Belgique

La Cour européenne des droits de l'homme (CEDH) a condamné mardi l'Etat belge pour des traitements inhumains ou dégradants à l'encontre de deux détenus. La Belgique devra leur verser respectivement 3.500 euros et 11.500 euros pour préjudice moral.

L'affaire concernait les conditions de détention de M. Sylla et de S. Nollomont.

Le premier, détenu à Forest, a partagé entre le 5 novembre 2012 et le 24 janvier 2013 une cellule de 9m2 avec deux autres prisonniers. Par ailleurs, son accès à la cour de promenade était limité à une heure par jour, aucune autre activité hors cellule n'était prévue et il ne pouvait se rendre aux douches que deux fois par semaine.

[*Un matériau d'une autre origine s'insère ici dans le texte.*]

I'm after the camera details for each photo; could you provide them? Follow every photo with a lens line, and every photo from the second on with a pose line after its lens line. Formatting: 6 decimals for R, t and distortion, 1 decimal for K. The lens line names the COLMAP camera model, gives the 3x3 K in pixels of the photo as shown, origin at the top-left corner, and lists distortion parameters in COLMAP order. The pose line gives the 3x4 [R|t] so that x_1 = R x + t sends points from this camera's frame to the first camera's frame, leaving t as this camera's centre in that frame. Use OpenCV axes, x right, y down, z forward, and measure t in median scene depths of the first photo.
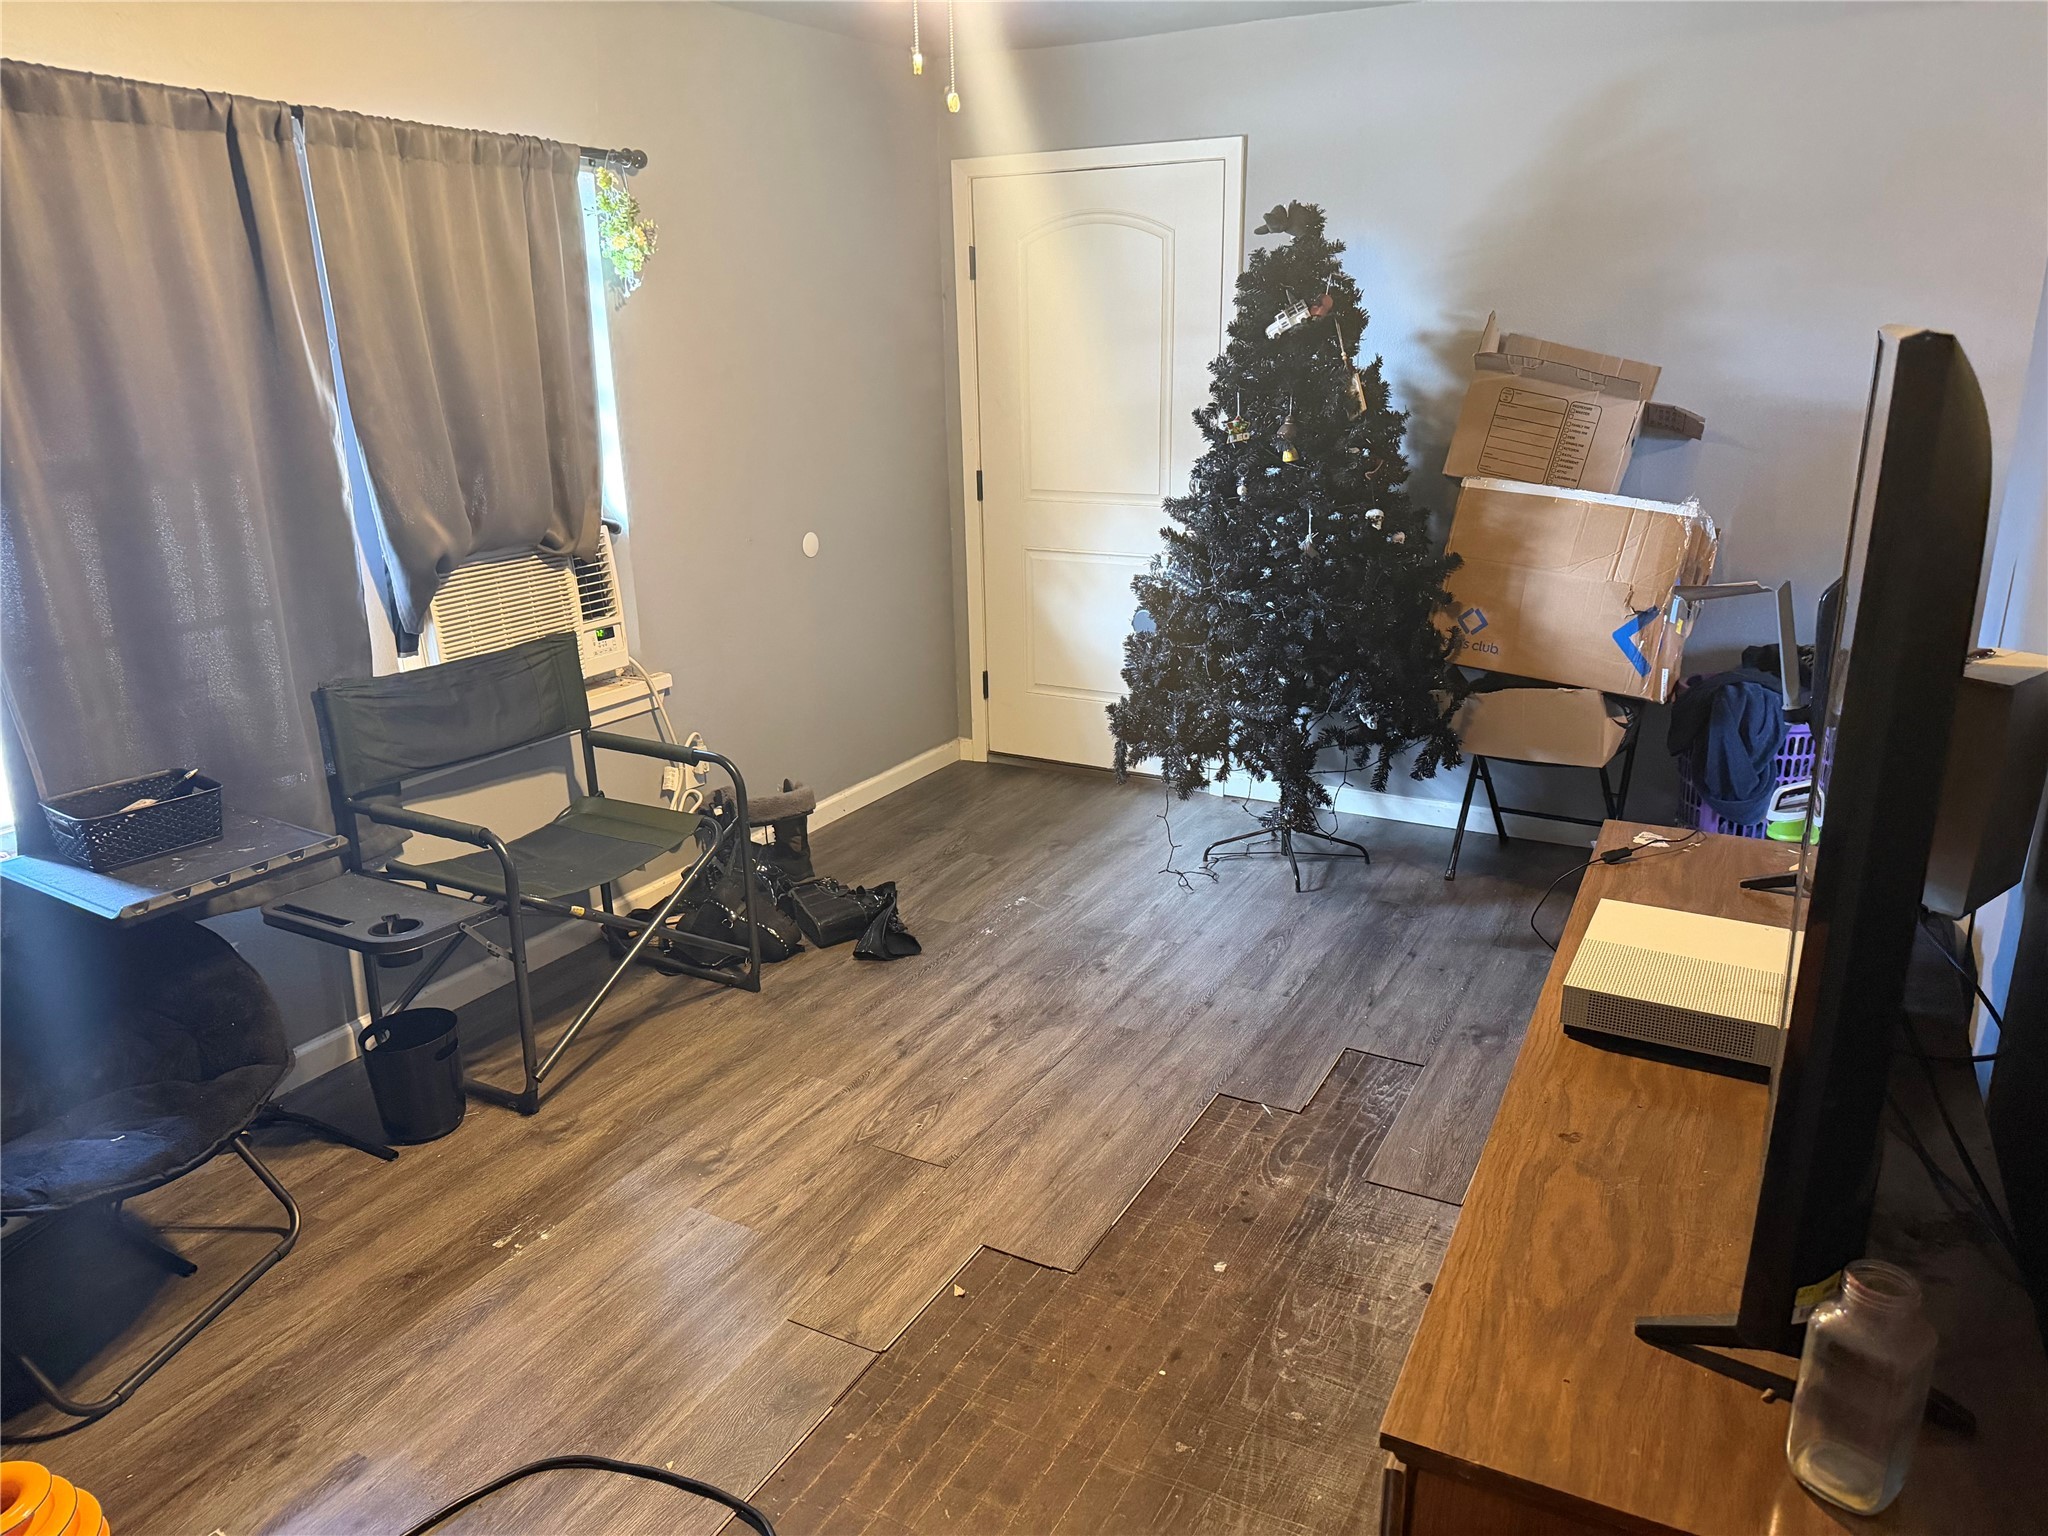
lens RADIAL K [[1424.7, 0, 1024.7], [0, 1424.7, 772.1], [0, 0, 1]] dist [-0.004869, -0.002419]
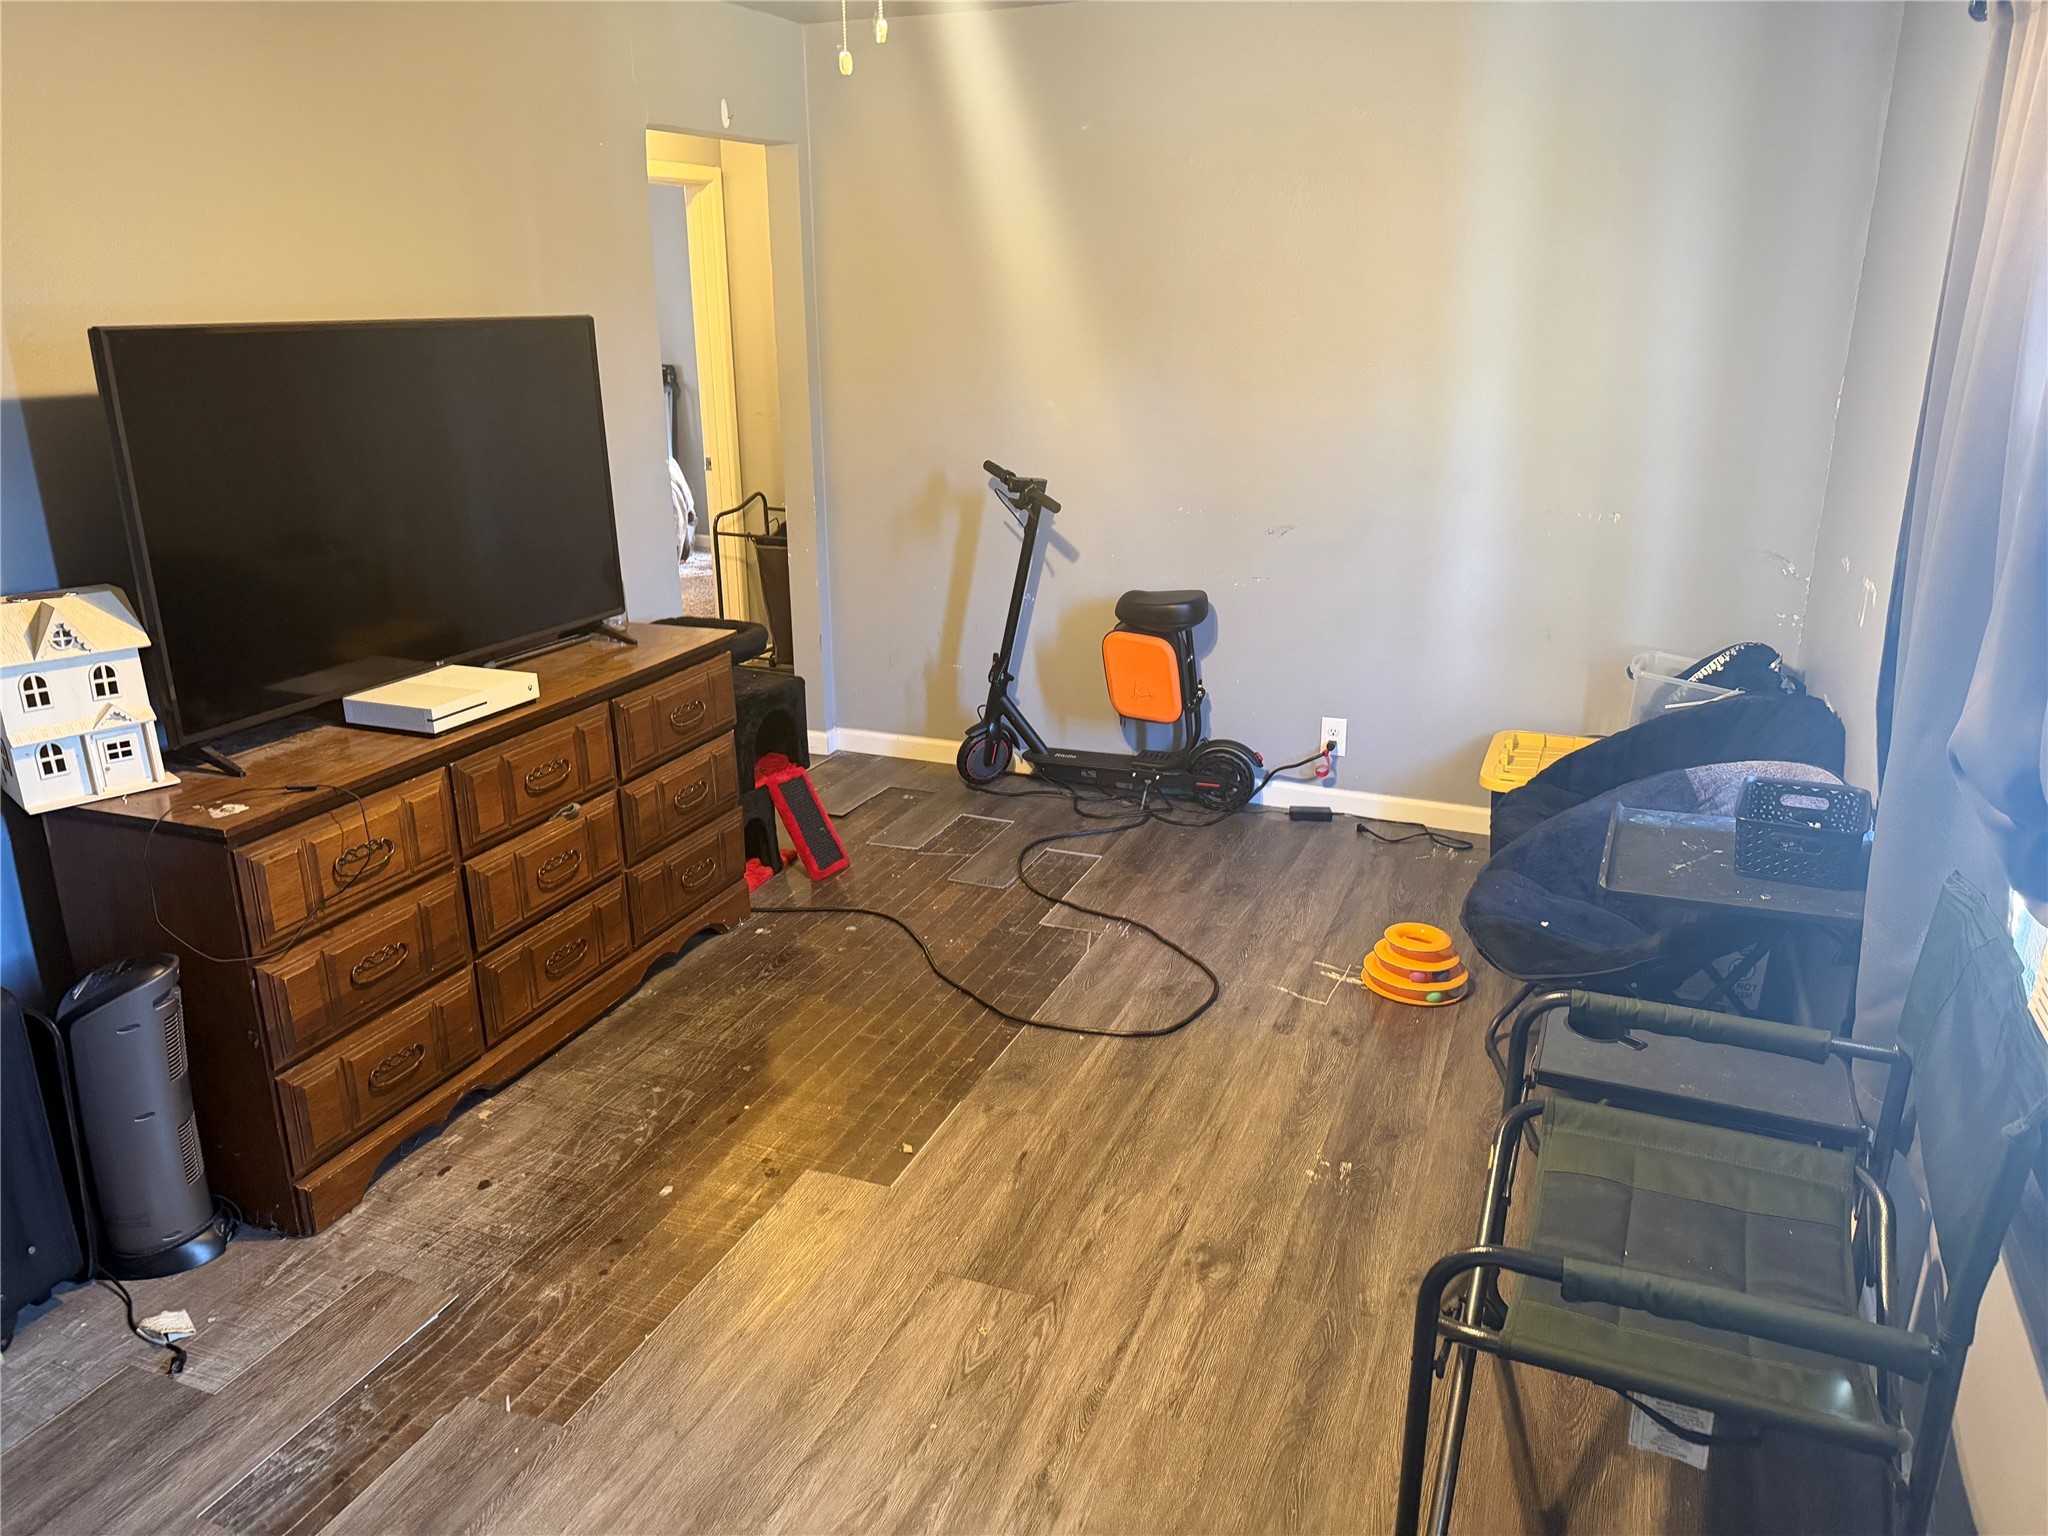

La Cour a constaté une violation de l'interdiction de traitements inhumains ou dégradants (article 3 de la Convention) pour la période pendant laquelle M. Sylla a disposé de moins de 3m2 d'espace personnel. Elle a condamné l'Etat à lui verser 3.500 euros pour préjudice moral et 800 euros pour les frais de justice.

S. Nollomont est actuellement détenu à Lantin dans une cellule de 8,8m2 qu'il partage avec un autre prisonnier. Son accès à la cour de promenade est limité à deux fois une heure par jour et aucune autre activité de type communautaire n'est prévue. Ses toilettes se situent par ailleurs dans la cellule et ne sont cloisonnées que par la présence d'un paravent en bois, tandis que son accès aux douches est limité à deux fois par semaine. De plus, les détenus sont autorisés à fumer dans les cellules, lesquelles ne sont pas équipées de détecteur de fumée.

La CEDH estime que du fait de la combinaison d'un régime pauvre en activités extérieures à la cellule, et au sein de la cellule, de l'exposition au tabagisme passif ainsi que du manque d'intimité dans l'usage des toilettes, le seuil de gravité requis par l'article 3 (traitements inhumains ou dégradants) de la Convention est atteint.

L'Etat devra verser 11.500 euros à S. Nollomont pour préjudice moral et 560 euros pour les frais de justice.